Adapted from a recipe at SeriousEats.com 

We omitted baking powder from this recipe. Some people add it, some people don’t. 


Ingredients

Scale
  • 11 oz (315 g) all-purpose flour (about 2 1/2 cups), plus more for dusting   
  • 1 tsp (8 g) Morton kosher salt    
  • 1 tsp sugar   
  • 1/2 C fresh lard, melted   
  • 3/4 C plus 3 Tbsp whole milk, warmed to 125°F (52°C)

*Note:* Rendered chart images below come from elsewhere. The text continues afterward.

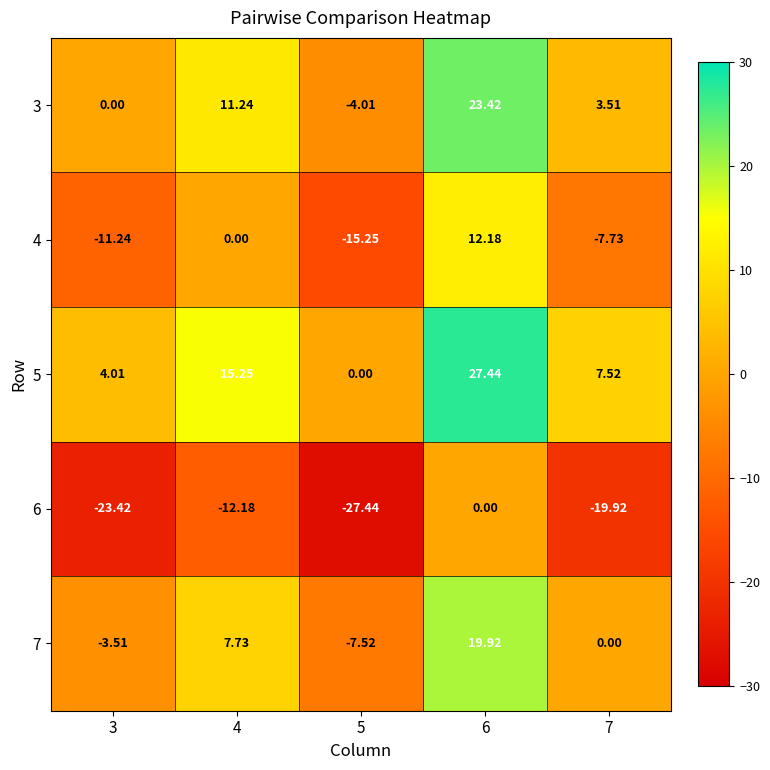

Is the value of 7 at 5 greater than the value of 5 at 6?

No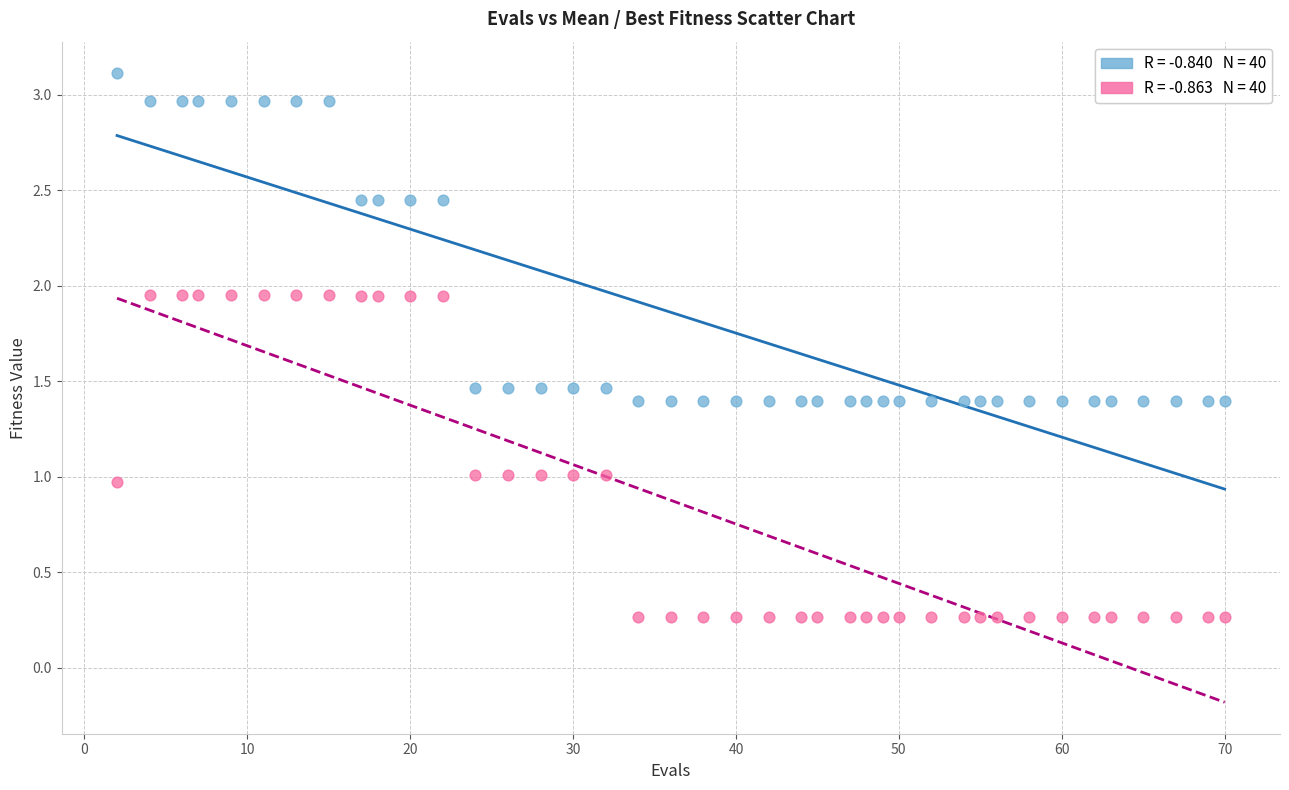

Across all data points, what is the range of Y values (max minus min)?

2.8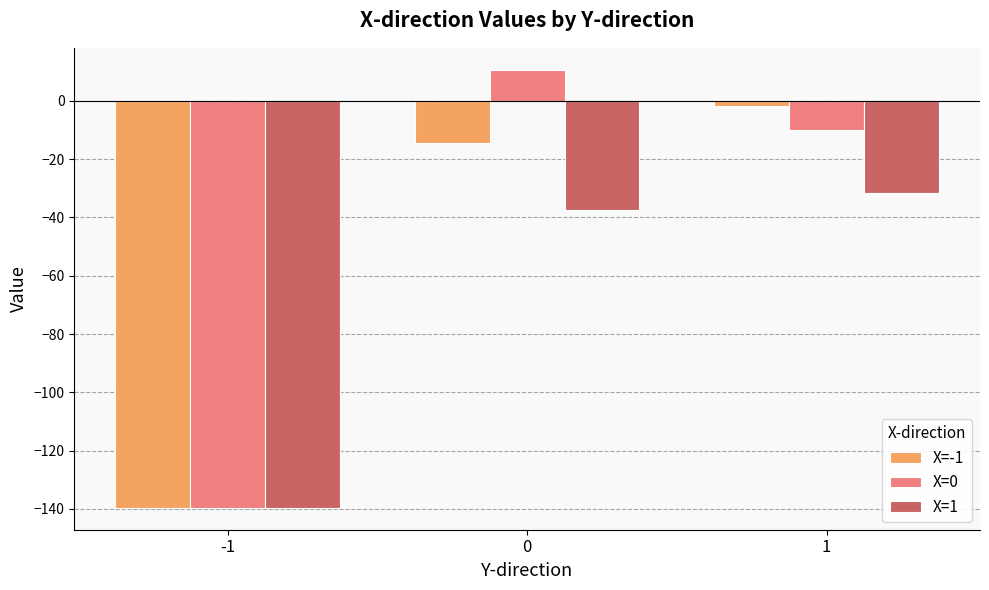

The value of X=1 at 0 is -63.6. True or false?

False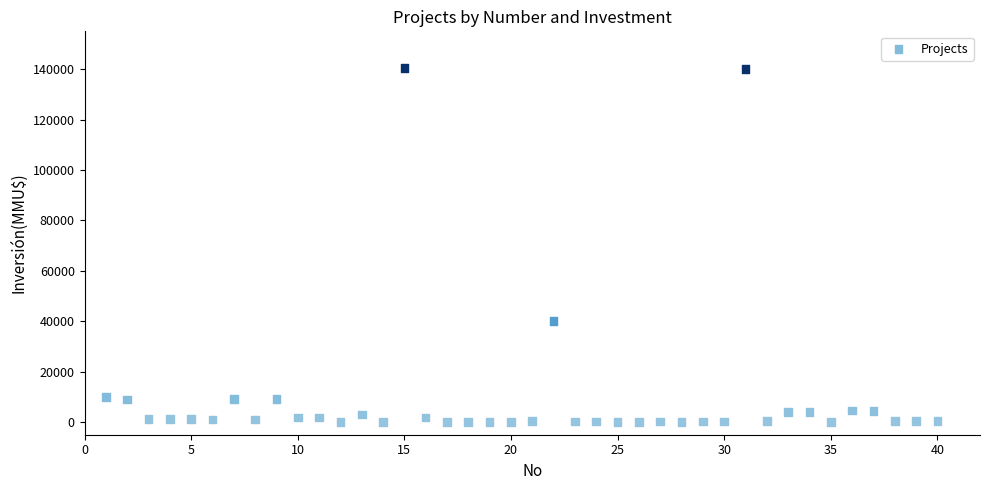

What is the range of X values (max minus min)?

39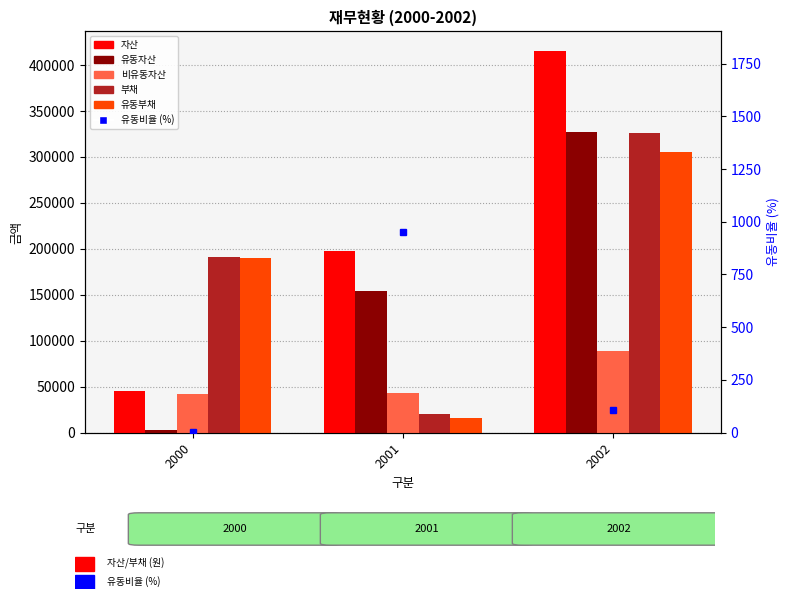

How many groups of bars are there?

3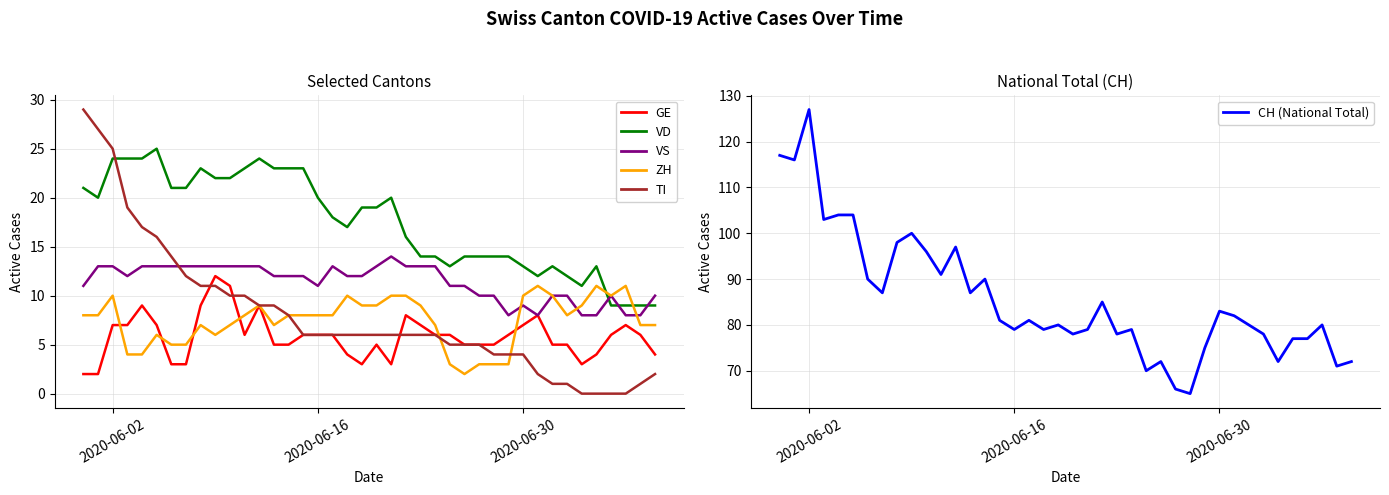

What is the value of the CH (National Total) point at the 7th from the left?

90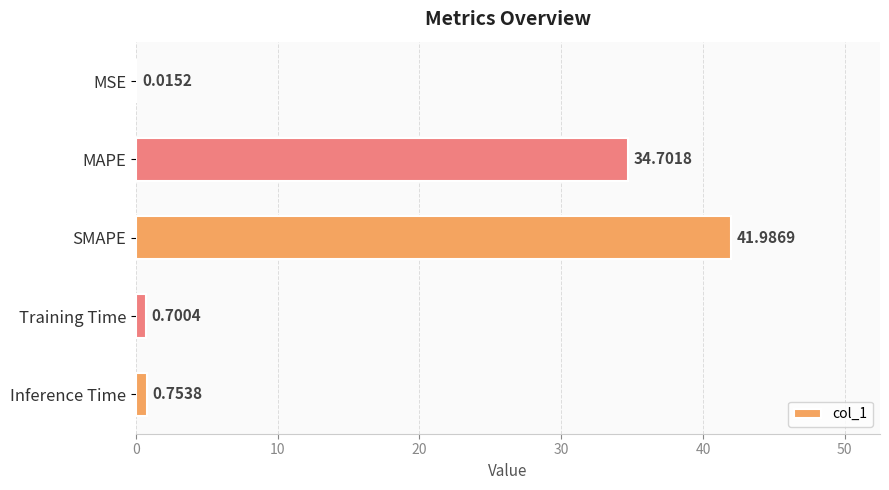

What is the sum of the values at Inference Time and MAPE?

35.5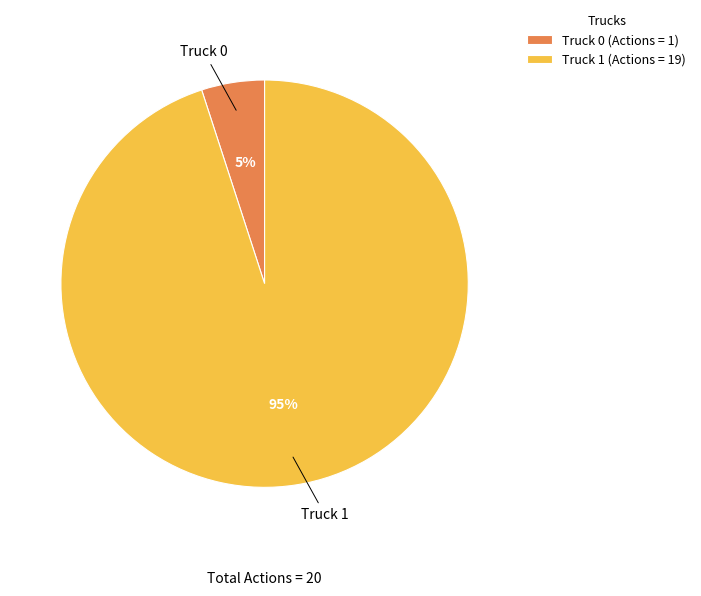

Rank the categories by value from lowest to highest.

Truck 0, Truck 1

Ingredients for homemade flour tortillas


Instructions

  • In a mixing bowl, combine the flour, salt, sugar, and lard. Combine the fat with the flour as you would for a pie dough. 
  • Use your Thermapen ONE to verify that the milk is at 125°F (52°C). Add it to the bowl and stir with a fork to combine. 
  • Turn the dough out onto a counter and knead until it is smooth. Portion it into 12 pieces and roll them into balls. 
  • Let the dough balls rest on the countertop, covered with a tea towel, for an hour. 
  • Cut 12 squares of parchment paper to stack between the tortillas. 
  • Lightly flour your work surface and rolling pin, then roll out your first tortilla: flatten it with your palm, roll it and turn it a quarter turn, then roll it and turn it again. Continue until the tortilla is very thin, between 1/16 and 1/8″ thick. Set aside with a parchment piece on it. 
  • Roll out the rest of the tortillas in the same way. 
  • As you start to roll out the last few, start preheating your comal or your pan over medium to medium-low heat. 
  • Make sure the pan is between 450 and 550°F (232 and 288°C) using your IR thermometer. 
  • Place one tortilla in the pan and gently move it around the pan a little with the back of your fingers or a silicone turner. 

Pressing on the tortilla

  • After about 30 seconds, flip it over, press on it a little, and cook another 30 seconds. 
  • Flip it over once more time, press on it gently, and, if everything is going just right, it will puff up into a tortilla balloon. Either way, it should have lovely dark spots and seem somewhat translucent. 

Taking a puffed up tortilla from the pan.

  • Move the tortilla to a warmer, and cook the next one, etc. 
  • When all your tortillas are cooked, serve them as a side to a bowl of pozole or plate of beans, or turn them into something else, like some al pastor quesadillas. Or just snack on them out of hand!